Bookmarks and annotations operate differently in ProView to LexisNexis.  In LexisNexis, the only way to create an annotation is to add it to a bookmark (which you can do either by selecting text and adding a bookmark to that text, or simply by bookmarking the “page”). Unless you create a text-selected bookmark (which then highlights the text in yellow) the reader does not indicate that the page is bookmarked. The only way to read the annotation is to exit the text and go into the bookmarks (which are then listed either by date or page number, so you need to remember what page you were on in order to locate your notes).

In ProView, things work very differently.  Firstly, bookmarks and annotations are separate functions.  The bookmark is literally a bookmark, providing nothing more than a cross-reference to the page.  Notes are created separately.  Highlighted text to which the annotation is attached becomes yellow, and little marginal box appears to indicate the note is attached.  Tap on the note, and your annotation appears in a pop-up box, without taking you away from the text.

Now, this is where ProView gets funky.  When you buy an eBook you can view it on both an iPad and in a web-browser on your desktop.  You can create annotations on either the desktop or the iPad, and ProView will synchronise them between devices.  Annotations can be created offline, and will then upload and synch when next connected to the internet.

Not funky enough?  How about this.  Your annotations will transfer across to corresponding text of updated editions of the same text.  If there is no corresponding text, you don’t lose the annotations: they continue to be available as “Displaced Annotations”.

There remain some limitations with ProView.  A big one is the unfolding Table of Contents referred to above, although Thomson Reuters are aware of the issue and are considering ways in which to facilitate easier browsing navigation through the text.  While you can copy and paste, you can’t at the moment print from the iPad.  You can’t search through annotations, a functionality that will hopefully be introduced in future versions of ProView.  There is no Back Button, so when you leap forward through the text you can’t leap back.  However, the update to ProView due at the end of February will apparently provide a Navigation History that will allow you to do so. Sharing of annotations is also currently not available, but is something that Thomson Reuters have in development

At present there are only eight titles available: 6 collections of tax and corporations legislation, the Australian Tax Handbook and Miller’s Australian Competition & Consumer Law.  The cost of the printed book or the eBook is the same.  For an additional 30% you can have both as a bundle (and as a special offer, the Australian Tax Handbook can be purchased as a bundle without the 30% surcharge).
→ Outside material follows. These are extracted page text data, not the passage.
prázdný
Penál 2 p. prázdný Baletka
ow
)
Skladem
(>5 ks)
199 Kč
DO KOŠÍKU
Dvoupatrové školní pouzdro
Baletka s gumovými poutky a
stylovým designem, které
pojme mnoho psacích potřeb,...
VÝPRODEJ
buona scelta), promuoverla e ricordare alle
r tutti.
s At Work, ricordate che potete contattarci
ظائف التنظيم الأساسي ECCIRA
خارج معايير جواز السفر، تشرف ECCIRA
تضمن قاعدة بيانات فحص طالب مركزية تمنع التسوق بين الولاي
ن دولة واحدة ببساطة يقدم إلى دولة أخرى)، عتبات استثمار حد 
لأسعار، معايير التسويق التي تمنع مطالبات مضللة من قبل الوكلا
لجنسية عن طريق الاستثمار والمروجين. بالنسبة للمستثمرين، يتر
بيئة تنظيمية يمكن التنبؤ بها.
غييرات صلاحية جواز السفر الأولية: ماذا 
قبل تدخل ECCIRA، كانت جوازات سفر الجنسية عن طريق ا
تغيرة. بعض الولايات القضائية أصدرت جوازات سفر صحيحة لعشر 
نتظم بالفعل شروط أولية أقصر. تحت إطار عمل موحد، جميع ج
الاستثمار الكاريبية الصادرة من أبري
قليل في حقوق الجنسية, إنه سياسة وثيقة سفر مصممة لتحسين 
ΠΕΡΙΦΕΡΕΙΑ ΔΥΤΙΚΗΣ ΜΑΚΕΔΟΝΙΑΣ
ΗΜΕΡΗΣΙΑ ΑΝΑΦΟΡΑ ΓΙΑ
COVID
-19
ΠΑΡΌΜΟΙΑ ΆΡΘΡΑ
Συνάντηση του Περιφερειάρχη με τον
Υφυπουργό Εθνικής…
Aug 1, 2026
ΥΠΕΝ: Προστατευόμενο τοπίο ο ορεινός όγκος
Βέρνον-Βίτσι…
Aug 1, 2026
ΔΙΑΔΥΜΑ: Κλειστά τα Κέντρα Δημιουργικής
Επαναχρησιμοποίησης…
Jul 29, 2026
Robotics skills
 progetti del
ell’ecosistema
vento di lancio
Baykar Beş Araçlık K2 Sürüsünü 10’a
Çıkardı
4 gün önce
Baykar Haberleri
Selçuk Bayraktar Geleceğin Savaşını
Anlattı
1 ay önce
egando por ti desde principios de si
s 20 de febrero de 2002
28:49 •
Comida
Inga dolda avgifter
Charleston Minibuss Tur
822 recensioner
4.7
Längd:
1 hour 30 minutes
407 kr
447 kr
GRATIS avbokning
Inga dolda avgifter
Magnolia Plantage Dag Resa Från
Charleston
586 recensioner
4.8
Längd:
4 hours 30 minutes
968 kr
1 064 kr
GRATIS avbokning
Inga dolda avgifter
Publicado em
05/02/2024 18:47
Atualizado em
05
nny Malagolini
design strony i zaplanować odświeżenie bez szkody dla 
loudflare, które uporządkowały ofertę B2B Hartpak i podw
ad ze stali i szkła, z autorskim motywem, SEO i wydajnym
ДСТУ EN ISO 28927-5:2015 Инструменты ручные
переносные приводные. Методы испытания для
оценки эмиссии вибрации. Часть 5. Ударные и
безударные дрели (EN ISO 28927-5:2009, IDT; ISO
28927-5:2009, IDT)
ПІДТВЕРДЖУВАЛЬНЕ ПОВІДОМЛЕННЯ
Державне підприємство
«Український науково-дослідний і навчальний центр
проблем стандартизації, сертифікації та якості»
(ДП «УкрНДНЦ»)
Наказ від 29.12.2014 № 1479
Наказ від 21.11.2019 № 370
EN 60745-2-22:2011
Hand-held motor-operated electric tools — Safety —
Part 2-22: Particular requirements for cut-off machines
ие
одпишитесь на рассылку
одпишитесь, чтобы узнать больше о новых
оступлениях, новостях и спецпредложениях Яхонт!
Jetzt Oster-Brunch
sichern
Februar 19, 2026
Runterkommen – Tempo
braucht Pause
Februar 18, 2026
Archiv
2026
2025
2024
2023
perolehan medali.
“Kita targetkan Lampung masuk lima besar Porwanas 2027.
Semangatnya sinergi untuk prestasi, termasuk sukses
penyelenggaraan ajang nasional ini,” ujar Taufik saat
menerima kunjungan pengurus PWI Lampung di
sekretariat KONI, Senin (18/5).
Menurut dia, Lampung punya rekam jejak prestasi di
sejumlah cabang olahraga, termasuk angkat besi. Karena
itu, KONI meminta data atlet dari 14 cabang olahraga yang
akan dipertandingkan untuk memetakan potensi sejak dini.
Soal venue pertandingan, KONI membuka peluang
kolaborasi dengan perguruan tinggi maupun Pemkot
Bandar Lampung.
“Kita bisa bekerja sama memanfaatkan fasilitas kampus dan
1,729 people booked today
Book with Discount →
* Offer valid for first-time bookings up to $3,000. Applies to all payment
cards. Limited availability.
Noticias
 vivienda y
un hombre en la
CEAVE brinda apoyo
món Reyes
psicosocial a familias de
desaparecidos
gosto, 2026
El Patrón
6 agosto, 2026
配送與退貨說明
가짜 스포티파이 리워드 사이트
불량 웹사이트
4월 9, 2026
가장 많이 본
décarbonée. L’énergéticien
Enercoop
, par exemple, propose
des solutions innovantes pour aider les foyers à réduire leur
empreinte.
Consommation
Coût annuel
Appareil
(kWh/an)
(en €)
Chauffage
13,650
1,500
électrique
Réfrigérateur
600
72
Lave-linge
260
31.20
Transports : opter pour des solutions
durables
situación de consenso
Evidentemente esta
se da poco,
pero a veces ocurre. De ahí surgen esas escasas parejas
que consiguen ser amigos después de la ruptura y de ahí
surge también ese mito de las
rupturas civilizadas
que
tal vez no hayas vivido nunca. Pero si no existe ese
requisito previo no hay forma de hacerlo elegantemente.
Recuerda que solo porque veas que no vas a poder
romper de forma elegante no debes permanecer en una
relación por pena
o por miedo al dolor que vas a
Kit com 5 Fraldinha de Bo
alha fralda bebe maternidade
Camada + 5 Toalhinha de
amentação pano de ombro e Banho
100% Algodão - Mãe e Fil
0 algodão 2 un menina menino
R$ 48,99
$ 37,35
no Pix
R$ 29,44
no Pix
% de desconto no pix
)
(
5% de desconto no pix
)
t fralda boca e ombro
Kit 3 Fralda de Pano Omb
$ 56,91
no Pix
It is probably apparent that on the basis of my limited time with each, ProView is a vastly superior eBook reader to the BlueFire reader adopted by LexisNexis. This superiority is apparent in terms of usability, flexibility, and functionality. LexisNexis have a long way to go to catch up to ProView.

DISCLOSURE: Thomson Reuters is the publisher of a law text that I wrote 8 years ago, and which is the process of being updated for a second edition.